• Exercise description
Convert every line of the entries into a JSON list of strings, one string per line, skipping blank lines. Leave the pictures out of your answer.

[Entries from a data collection]
══════════

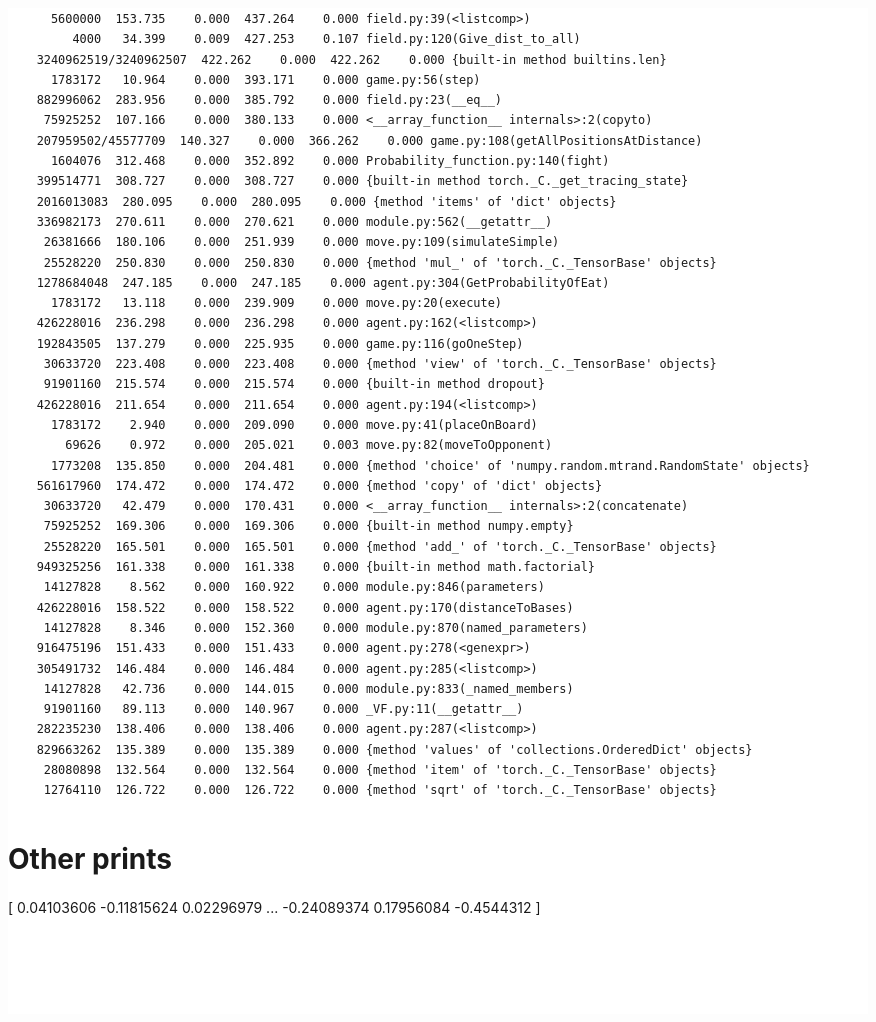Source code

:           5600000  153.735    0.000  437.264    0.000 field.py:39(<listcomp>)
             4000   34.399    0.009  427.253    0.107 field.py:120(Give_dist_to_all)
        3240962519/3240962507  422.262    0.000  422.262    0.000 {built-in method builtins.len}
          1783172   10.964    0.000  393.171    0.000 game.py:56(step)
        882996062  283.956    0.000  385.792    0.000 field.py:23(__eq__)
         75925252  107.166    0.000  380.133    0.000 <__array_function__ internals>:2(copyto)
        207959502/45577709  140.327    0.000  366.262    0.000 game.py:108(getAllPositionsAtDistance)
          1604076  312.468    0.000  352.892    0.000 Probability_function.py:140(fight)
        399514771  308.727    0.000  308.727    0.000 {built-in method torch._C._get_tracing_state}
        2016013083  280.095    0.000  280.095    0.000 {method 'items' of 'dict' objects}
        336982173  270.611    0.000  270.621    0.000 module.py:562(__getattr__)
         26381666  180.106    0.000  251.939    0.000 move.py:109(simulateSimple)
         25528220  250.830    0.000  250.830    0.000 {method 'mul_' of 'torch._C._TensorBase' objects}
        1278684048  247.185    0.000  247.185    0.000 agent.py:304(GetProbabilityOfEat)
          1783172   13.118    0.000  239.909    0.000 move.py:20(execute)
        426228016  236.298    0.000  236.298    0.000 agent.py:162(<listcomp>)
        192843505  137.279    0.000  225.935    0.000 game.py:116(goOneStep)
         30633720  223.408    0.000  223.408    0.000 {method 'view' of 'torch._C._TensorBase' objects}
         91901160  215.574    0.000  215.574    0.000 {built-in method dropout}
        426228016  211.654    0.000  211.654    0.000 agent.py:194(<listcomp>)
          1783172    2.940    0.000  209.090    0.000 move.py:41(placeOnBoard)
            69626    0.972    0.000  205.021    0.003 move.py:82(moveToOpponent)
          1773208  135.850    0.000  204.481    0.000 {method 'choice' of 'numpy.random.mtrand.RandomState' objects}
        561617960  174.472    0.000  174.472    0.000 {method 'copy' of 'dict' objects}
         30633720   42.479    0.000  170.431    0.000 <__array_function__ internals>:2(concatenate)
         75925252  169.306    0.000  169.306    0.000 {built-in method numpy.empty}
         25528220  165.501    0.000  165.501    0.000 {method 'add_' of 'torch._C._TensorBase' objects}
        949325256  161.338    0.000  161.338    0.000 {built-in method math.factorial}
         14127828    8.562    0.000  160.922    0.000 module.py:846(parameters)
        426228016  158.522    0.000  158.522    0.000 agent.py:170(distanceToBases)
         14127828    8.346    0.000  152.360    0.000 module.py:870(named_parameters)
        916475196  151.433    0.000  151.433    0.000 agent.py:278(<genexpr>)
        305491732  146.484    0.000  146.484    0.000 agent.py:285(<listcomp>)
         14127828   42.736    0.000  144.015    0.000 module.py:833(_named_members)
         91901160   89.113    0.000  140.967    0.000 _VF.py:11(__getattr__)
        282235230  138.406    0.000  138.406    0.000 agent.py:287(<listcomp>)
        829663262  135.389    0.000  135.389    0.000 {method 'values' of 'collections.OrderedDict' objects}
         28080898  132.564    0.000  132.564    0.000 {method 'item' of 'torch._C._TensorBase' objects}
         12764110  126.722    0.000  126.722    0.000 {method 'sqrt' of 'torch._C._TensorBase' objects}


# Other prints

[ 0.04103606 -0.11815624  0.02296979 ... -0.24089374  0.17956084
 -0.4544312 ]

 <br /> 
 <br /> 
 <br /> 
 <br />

══════════

• Result for this exercise
[
  "Source code",
  ":           5600000  153.735    0.000  437.264    0.000 field.py:39(<listcomp>)",
  "             4000   34.399    0.009  427.253    0.107 field.py:120(Give_dist_to_all)",
  "        3240962519/3240962507  422.262    0.000  422.262    0.000 {built-in method builtins.len}",
  "          1783172   10.964    0.000  393.171    0.000 game.py:56(step)",
  "        882996062  283.956    0.000  385.792    0.000 field.py:23(__eq__)",
  "         75925252  107.166    0.000  380.133    0.000 <__array_function__ internals>:2(copyto)",
  "        207959502/45577709  140.327    0.000  366.262    0.000 game.py:108(getAllPositionsAtDistance)",
  "          1604076  312.468    0.000  352.892    0.000 Probability_function.py:140(fight)",
  "        399514771  308.727    0.000  308.727    0.000 {built-in method torch._C._get_tracing_state}",
  "        2016013083  280.095    0.000  280.095    0.000 {method 'items' of 'dict' objects}",
  "        336982173  270.611    0.000  270.621    0.000 module.py:562(__getattr__)",
  "         26381666  180.106    0.000  251.939    0.000 move.py:109(simulateSimple)",
  "         25528220  250.830    0.000  250.830    0.000 {method 'mul_' of 'torch._C._TensorBase' objects}",
  "        1278684048  247.185    0.000  247.185    0.000 agent.py:304(GetProbabilityOfEat)",
  "          1783172   13.118    0.000  239.909    0.000 move.py:20(execute)",
  "        426228016  236.298    0.000  236.298    0.000 agent.py:162(<listcomp>)",
  "        192843505  137.279    0.000  225.935    0.000 game.py:116(goOneStep)",
  "         30633720  223.408    0.000  223.408    0.000 {method 'view' of 'torch._C._TensorBase' objects}",
  "         91901160  215.574    0.000  215.574    0.000 {built-in method dropout}",
  "        426228016  211.654    0.000  211.654    0.000 agent.py:194(<listcomp>)",
  "          1783172    2.940    0.000  209.090    0.000 move.py:41(placeOnBoard)",
  "            69626    0.972    0.000  205.021    0.003 move.py:82(moveToOpponent)",
  "          1773208  135.850    0.000  204.481    0.000 {method 'choice' of 'numpy.random.mtrand.RandomState' objects}",
  "        561617960  174.472    0.000  174.472    0.000 {method 'copy' of 'dict' objects}",
  "         30633720   42.479    0.000  170.431    0.000 <__array_function__ internals>:2(concatenate)",
  "         75925252  169.306    0.000  169.306    0.000 {built-in method numpy.empty}",
  "         25528220  165.501    0.000  165.501    0.000 {method 'add_' of 'torch._C._TensorBase' objects}",
  "        949325256  161.338    0.000  161.338    0.000 {built-in method math.factorial}",
  "         14127828    8.562    0.000  160.922    0.000 module.py:846(parameters)",
  "        426228016  158.522    0.000  158.522    0.000 agent.py:170(distanceToBases)",
  "         14127828    8.346    0.000  152.360    0.000 module.py:870(named_parameters)",
  "        916475196  151.433    0.000  151.433    0.000 agent.py:278(<genexpr>)",
  "        305491732  146.484    0.000  146.484    0.000 agent.py:285(<listcomp>)",
  "         14127828   42.736    0.000  144.015    0.000 module.py:833(_named_members)",
  "         91901160   89.113    0.000  140.967    0.000 _VF.py:11(__getattr__)",
  "        282235230  138.406    0.000  138.406    0.000 agent.py:287(<listcomp>)",
  "        829663262  135.389    0.000  135.389    0.000 {method 'values' of 'collections.OrderedDict' objects}",
  "         28080898  132.564    0.000  132.564    0.000 {method 'item' of 'torch._C._TensorBase' objects}",
  "         12764110  126.722    0.000  126.722    0.000 {method 'sqrt' of 'torch._C._TensorBase' objects}",
  "# Other prints",
  "[ 0.04103606 -0.11815624  0.02296979 ... -0.24089374  0.17956084",
  " -0.4544312 ]",
  " <br /> ",
  " <br /> ",
  " <br /> ",
  " <br />"
]